_Source text_:
______

I’m writing this post while I am listening in to an online webinar. Why am I multitasking? Well the content is really interesting, but one of the hosts just had an experience fumbling around trying to figure out how to run the webinar and she apologized to us by saying
“Oh I’m so retarded. ” My heart sank. I stopped hearing anything else that was being said and I typed a message to the host that said,
“The word retarded is offensive to me, my son has Down syndrome. Please refrain from using that word to make fun of yourself. It is disrespectful to people with developmental disabilities. Thank you.
She did write me back during the webinar ( just a few moments ago) to say she was sorry about that and that she will [refrain].
I wonder if that moment between the two of us will make a difference the next time she thinks of using that word? I have no idea. But for me, it’s important to advocate for my son and others who have intellectual disabilities.
I know that most people have no idea that the word “retarded” could really be hurtful. And just so we are clear, I used to use that word myself. I had no clue. I wasn’t ever told that the word could be hurtful. I had never made the connection. It just seemed like a word used to make fun of myself.
However, on February 4th 2009, my understanding of the word changed when I gave birth to my son Max. I learned early on that the way the word retarded is used really does hurt people. I realized it was up to me to share the information. It was up to me to change my own language. It was up to me to advocate for my son. I don’t get angry when someone says it… well maybe a little. Mostly my heart sinks because I know I need to say something to advocate for my son and it’s not always an easy thing to bring up. Some people get defensive, argue with me and feel the need to tell me I’m wrong. I usually just say to someone “ouch, that word actually hurts me when I hear it.” It’s a new experience every time I hear it. I’ve learned ways to be helpful instead of being mean to them. That never works. Trust me. I have to remember not to take it personally, but to use the opportunity to educate with a loving and understanding heart.
The other day I had to take my son to the doctor to check his ears for infection. When the doctor came in to see him, he said “Oh you have a Downs.” I hear this a lot and it makes me shudder. No actually, I have a son who has Down syndrome. Not a “Downs,” or a “Downs baby.” It’s a shift in language that puts the individual first and the diagnosis second. My son is not his diagnosis. He is an incredible little boy with a lot of unique characteristics that make him who he is. Another example would be if someone called my friend who has cancer a “Cancer girl.” Or a “Cancer.” No she is not the diagnosis. She is a girl with a name who happens to have cancer. It’s the same with children and adults who have autism etc. Language Matters.
“Spread the Word to End the Word” Is a message that I feel strongly about. John C McGinley from the tv show Scrubs shares his feelings about the word retard and retarded in this video. He too has a son named Max who has Down syndrome.
I’ve made the commitment to replace the word “retarded” with the word “ridiculous”. Won’t you join me?
-Catherine Just is an award winning, published photographer gracing the cover of National Geographic and inside Oprah.com. She leads Soul*Full retreats for women and the Soul*Full eCourse. She’s also the proud mama to her son Max Harrison who happens to have Down syndrome.
You can find out more on her website at http://www.catherinejust.com or on Max’s Blog http://www.hang-on-little-tomato.blogspot.com
For more information on Down Syndrome:
NDSS
Many of us remember the old rhyme…sticks and stones may break my bones but names will never harm me.
Unfortunately, that old rhyme was not true back then…and it is not true now. Names or words can be very hurtful, especially to young children. It’s especially important for parents (and other child-care-giving adults) to mind what they say…children will naturally mimic the adults around them.
Thanks so much for this post on a topic of great relevance to every parent and teacher. Shelly, you always provide valuable info and excellent advice! I look forward to reading your blog and newsletter in 2012!
@viviankirkfield Thanks Vivian! I’m so glad you’re here and I loved your take on this. It’s so true that children mimic the adults around them for better or for worse. Now I guess it’s our job to be the kinds of adults we WANT our children to mimic!

______

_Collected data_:
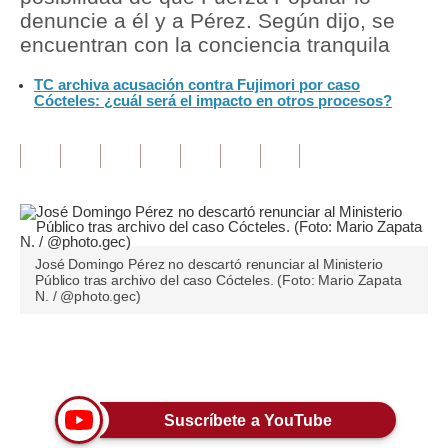
denuncie a él y a Pérez. Según dijo, se
Tu Dinero
encuentran con la conciencia tranquila
Finanzas Personales
TC archiva acusación contra Fujimori por caso
Cócteles: ¿cuál será el impacto en otros procesos?
Inmobiliarias
Plus G
Opinión
Editorial
José Domingo Pérez no descartó renunciar al Ministerio
Pregunta de hoy
Público tras archivo del caso Cócteles. (Foto: Mario Zapata
N. / @photo.gec)
Blogs
Tendencias
Únete a nuestro canal
Lujo
Suscríbete a YouTube
Viajes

______

_What the task asks_: Copy the blog post from the words "I’ve made the" through the words "never harm me.", substituting "workshops" for "retreats".

_Expected answer_:
I’ve made the commitment to replace the word “retarded” with the word “ridiculous”. Won’t you join me?
-Catherine Just is an award winning, published photographer gracing the cover of National Geographic and inside Oprah.com. She leads Soul*Full workshops for women and the Soul*Full eCourse. She’s also the proud mama to her son Max Harrison who happens to have Down syndrome.
You can find out more on her website at http://www.catherinejust.com or on Max’s Blog http://www.hang-on-little-tomato.blogspot.com
For more information on Down Syndrome:
NDSS
Many of us remember the old rhyme…sticks and stones may break my bones but names will never harm me.